We will sharpen the implementation of the amended Broad-based Black Economic Empowerment Act and the Employment Equity Act, in order to transform the ownership, management and control of the economy. We will promote more employee and community share ownership schemes and boost the participation of black entrepreneurs in the re-industrialisation of the economy.
Ownership and management and control are a middle class aspirations. Employment equity and BEE are the vehicle that elevates the employees to the position where they are considered for ownership and management. All of the people targeted here are employees. The reference to broad-based ownership schemes is a small carrot for those at the bottom end of the economic spectrum. The reality is that the lucrative deals have been done and the money has been made. It's the third tier businesses that are going to put these deals together. Deals that will ultimately deliver very little for their broad-based shareholders. Deals that really shouldn't be done in the first place.

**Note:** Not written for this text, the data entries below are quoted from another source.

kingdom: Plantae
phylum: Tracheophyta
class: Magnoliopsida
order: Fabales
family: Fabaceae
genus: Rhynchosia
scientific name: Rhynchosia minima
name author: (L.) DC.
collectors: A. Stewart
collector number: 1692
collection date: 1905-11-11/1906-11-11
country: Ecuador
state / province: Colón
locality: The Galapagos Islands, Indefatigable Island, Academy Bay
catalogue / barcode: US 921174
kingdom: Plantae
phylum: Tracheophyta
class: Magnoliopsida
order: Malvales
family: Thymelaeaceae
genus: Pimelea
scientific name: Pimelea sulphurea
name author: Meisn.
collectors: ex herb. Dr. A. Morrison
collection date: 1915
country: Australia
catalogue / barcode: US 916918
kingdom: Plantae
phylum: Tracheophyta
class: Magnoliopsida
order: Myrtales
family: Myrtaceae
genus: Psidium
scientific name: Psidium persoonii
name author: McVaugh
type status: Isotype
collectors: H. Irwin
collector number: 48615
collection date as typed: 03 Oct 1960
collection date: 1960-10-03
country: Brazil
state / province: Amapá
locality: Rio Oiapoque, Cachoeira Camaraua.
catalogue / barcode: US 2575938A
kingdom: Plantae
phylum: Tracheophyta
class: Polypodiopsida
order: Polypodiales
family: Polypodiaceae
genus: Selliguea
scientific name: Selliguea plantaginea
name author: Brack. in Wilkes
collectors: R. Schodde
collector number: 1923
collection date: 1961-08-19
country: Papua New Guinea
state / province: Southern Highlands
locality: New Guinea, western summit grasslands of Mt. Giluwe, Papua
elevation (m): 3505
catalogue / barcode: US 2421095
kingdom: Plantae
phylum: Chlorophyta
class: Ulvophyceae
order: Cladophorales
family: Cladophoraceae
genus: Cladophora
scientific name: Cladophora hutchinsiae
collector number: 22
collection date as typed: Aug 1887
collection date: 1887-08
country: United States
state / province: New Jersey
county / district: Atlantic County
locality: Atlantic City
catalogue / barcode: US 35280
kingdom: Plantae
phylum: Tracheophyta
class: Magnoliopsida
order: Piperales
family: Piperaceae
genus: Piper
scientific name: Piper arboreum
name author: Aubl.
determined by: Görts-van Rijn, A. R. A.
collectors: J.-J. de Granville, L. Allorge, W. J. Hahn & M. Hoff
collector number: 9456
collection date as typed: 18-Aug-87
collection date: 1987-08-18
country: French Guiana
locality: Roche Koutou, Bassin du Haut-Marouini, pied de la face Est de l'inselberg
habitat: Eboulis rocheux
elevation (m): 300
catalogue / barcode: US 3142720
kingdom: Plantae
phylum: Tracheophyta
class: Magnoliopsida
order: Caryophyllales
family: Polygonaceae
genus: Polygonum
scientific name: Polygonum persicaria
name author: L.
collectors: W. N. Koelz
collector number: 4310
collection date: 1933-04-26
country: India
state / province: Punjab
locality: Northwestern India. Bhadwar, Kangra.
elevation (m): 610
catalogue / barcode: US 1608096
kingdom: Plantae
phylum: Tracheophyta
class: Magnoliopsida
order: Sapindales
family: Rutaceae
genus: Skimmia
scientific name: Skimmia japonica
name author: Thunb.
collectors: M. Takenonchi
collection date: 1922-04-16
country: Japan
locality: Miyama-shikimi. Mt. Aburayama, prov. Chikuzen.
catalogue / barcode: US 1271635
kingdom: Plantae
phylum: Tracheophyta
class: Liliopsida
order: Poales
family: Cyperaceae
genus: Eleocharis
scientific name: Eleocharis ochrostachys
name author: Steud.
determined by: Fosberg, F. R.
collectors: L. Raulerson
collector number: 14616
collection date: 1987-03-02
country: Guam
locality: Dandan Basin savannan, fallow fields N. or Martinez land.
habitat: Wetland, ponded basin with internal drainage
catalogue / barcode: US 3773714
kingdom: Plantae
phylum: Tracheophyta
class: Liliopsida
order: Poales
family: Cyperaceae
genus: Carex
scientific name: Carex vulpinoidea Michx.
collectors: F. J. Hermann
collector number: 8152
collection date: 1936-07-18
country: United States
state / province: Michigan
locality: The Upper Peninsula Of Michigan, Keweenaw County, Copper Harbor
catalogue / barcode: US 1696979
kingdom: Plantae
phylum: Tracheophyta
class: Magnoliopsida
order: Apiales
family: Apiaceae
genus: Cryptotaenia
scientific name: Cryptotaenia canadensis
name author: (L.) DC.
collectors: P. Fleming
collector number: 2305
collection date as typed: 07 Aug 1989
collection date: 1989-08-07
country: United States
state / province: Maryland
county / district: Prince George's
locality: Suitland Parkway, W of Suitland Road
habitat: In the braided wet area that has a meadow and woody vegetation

And so the black (specifically African) entrepreneurship class is doomed to non-existence. The black entrepreneurs that will "participate in the re-industrialisation of the economy" are probably going to be Zungu-like characters. Those true entrepreneurs like the banker I referred to are unlikely to surface in the short to medium term. As a result with the status quo being what it is I would imagine that entrepreneurship and employment creation are going to be the domain of white and Indian businesses.